## Data for the task
***

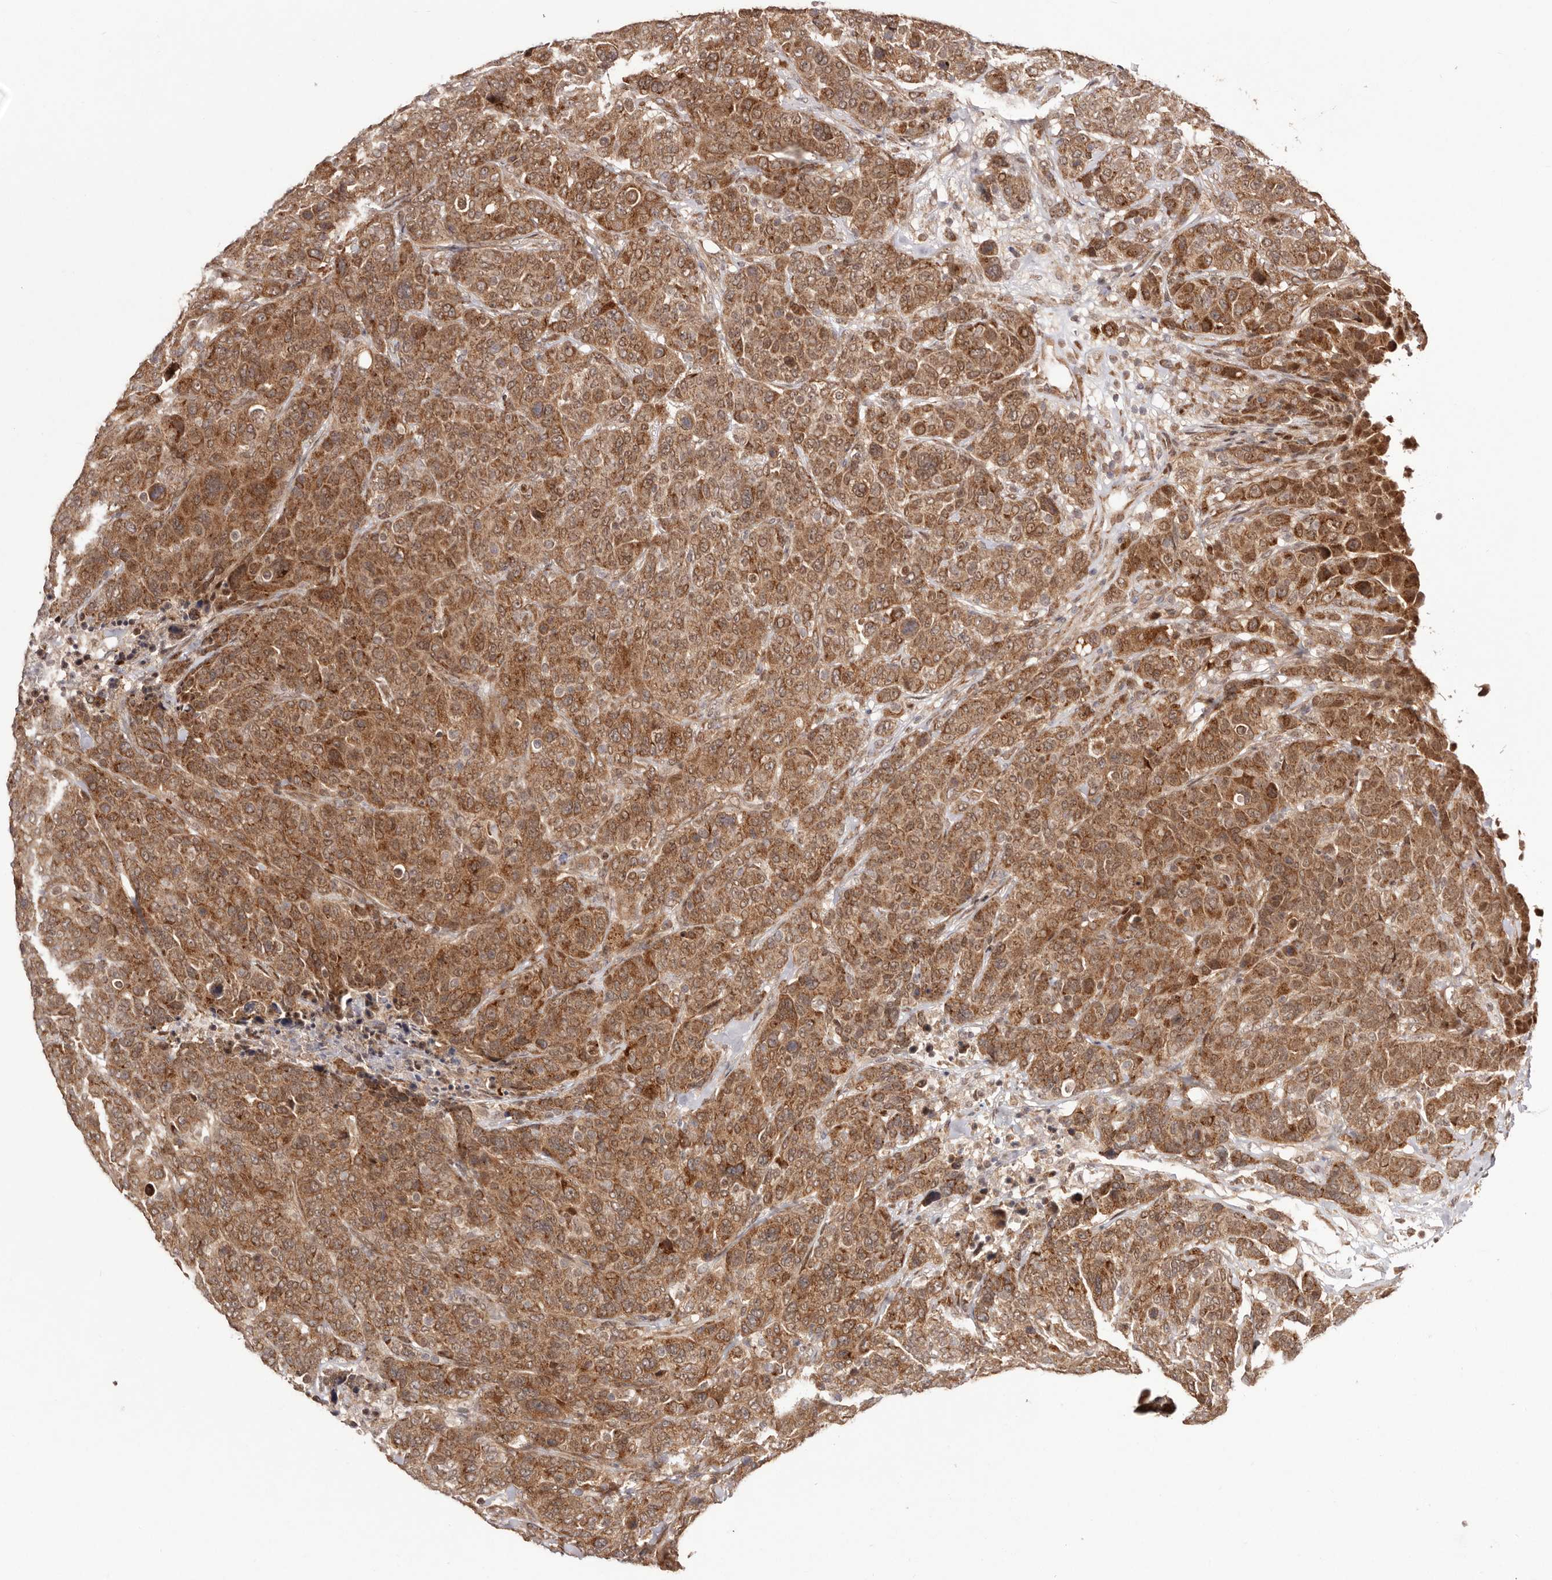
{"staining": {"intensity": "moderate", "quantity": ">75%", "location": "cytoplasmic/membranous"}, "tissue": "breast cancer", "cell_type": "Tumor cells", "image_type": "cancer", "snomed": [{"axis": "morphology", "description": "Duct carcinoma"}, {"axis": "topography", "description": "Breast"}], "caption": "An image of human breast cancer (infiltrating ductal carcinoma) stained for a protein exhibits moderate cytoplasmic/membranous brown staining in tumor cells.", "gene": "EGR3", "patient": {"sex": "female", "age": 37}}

***

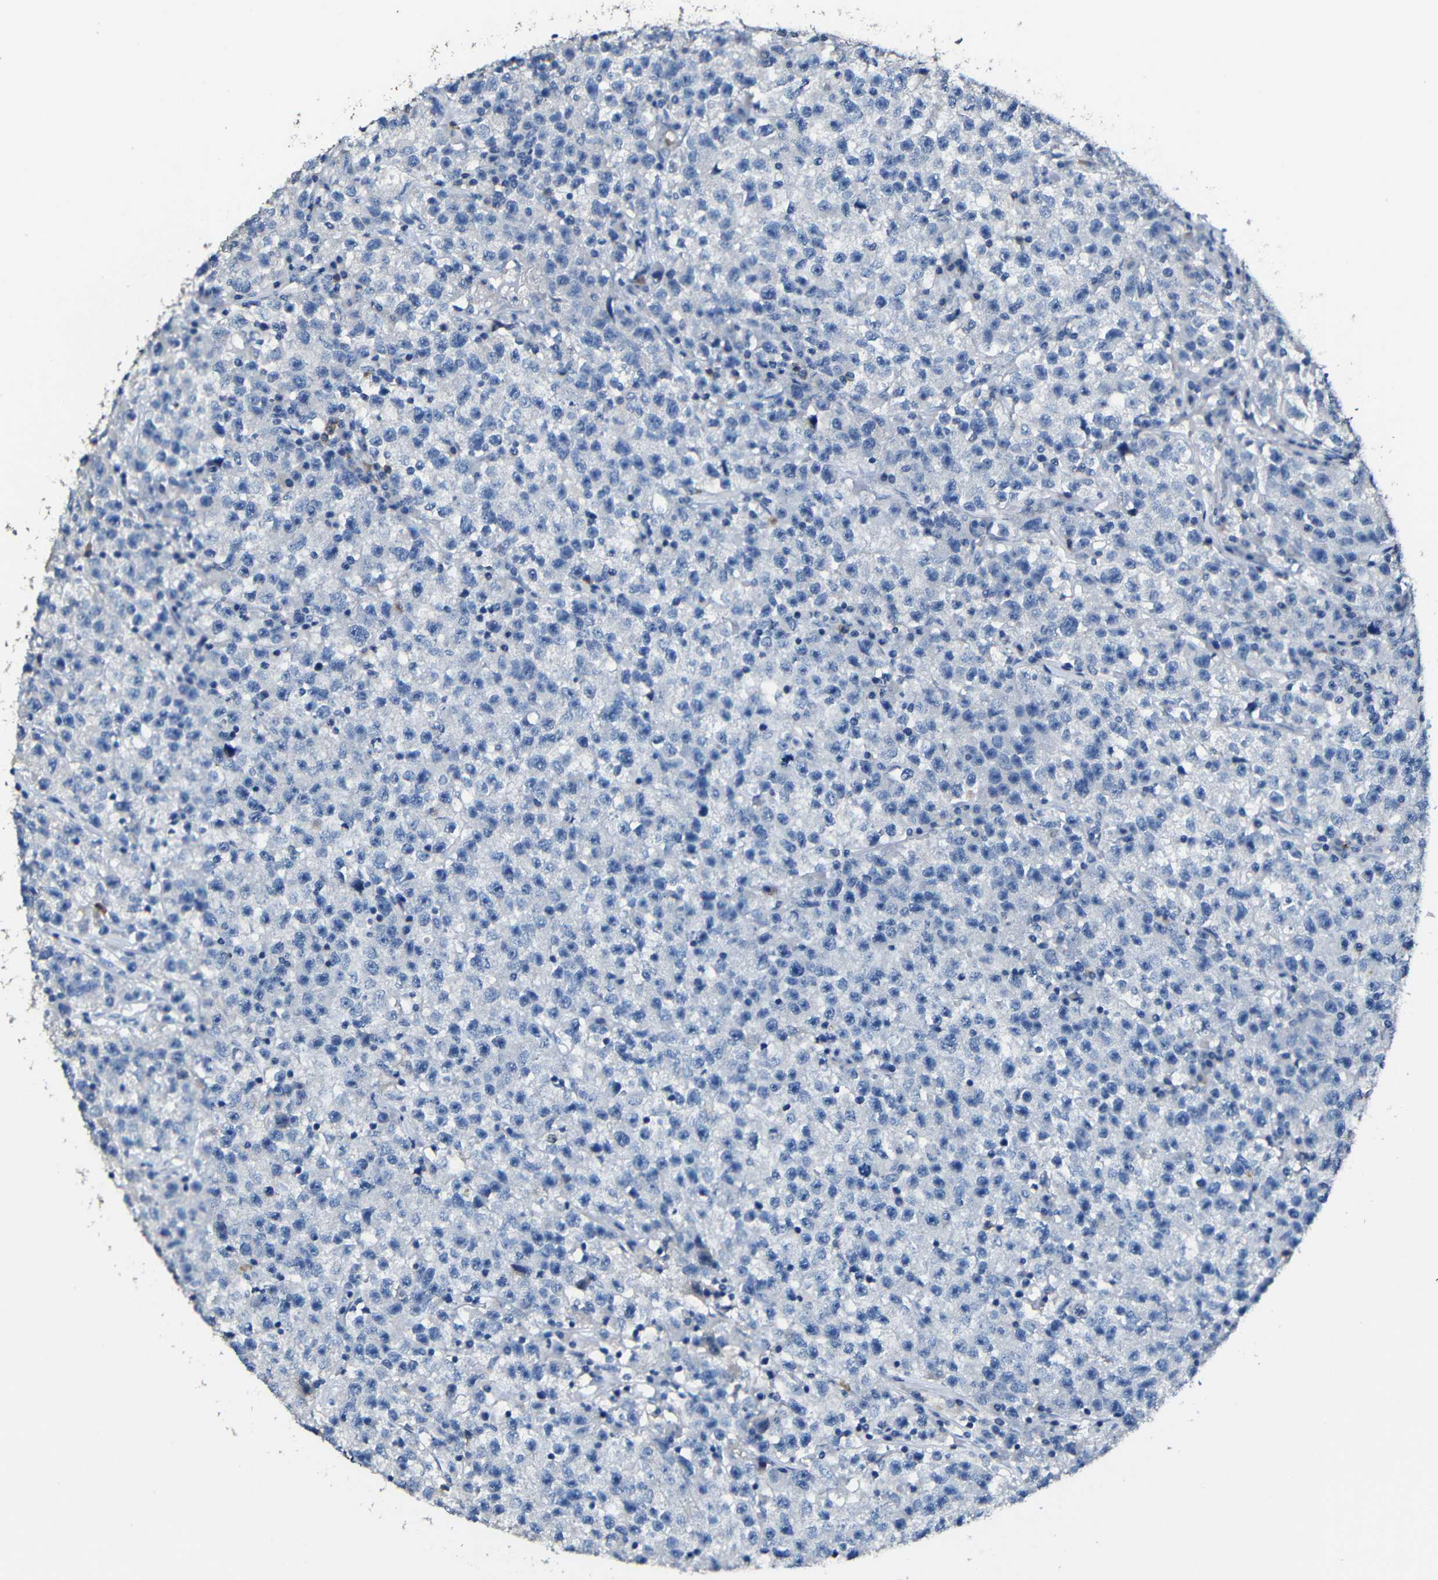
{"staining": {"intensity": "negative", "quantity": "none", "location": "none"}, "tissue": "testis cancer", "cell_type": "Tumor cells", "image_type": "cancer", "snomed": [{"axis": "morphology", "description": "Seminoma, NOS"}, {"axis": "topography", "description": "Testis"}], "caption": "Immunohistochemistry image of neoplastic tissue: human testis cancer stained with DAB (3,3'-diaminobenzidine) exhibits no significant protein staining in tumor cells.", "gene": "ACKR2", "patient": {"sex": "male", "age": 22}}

***

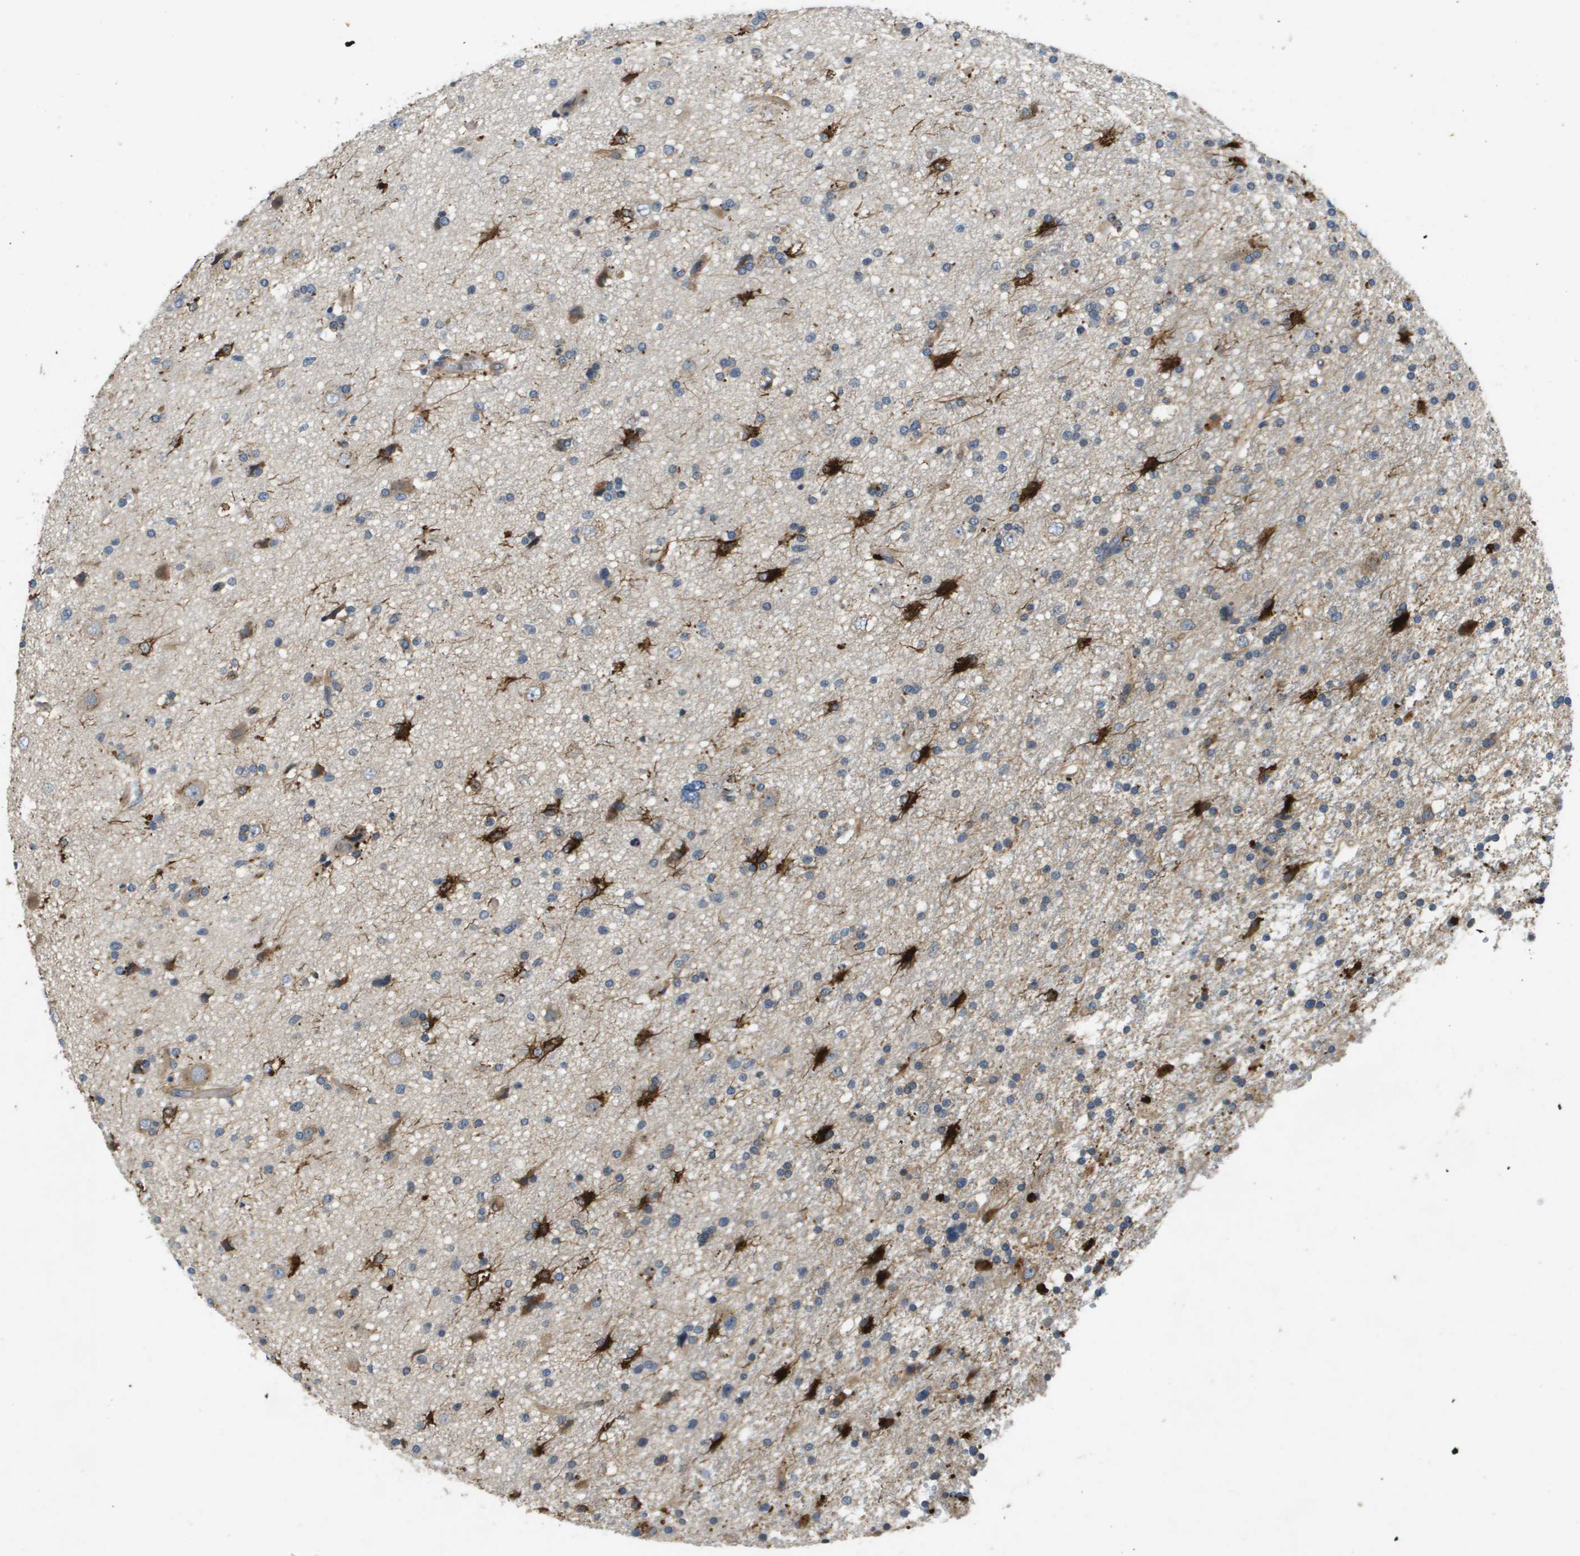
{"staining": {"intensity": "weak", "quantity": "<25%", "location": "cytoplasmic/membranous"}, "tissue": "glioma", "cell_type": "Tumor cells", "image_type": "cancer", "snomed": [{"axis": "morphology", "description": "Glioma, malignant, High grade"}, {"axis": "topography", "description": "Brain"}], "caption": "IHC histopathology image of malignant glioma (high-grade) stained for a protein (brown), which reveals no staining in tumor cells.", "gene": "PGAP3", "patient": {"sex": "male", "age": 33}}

***

## What is expected
Tally the lines of the material in which the string "human" appears. Give the tally and nothing else.

## Response for this exercise
2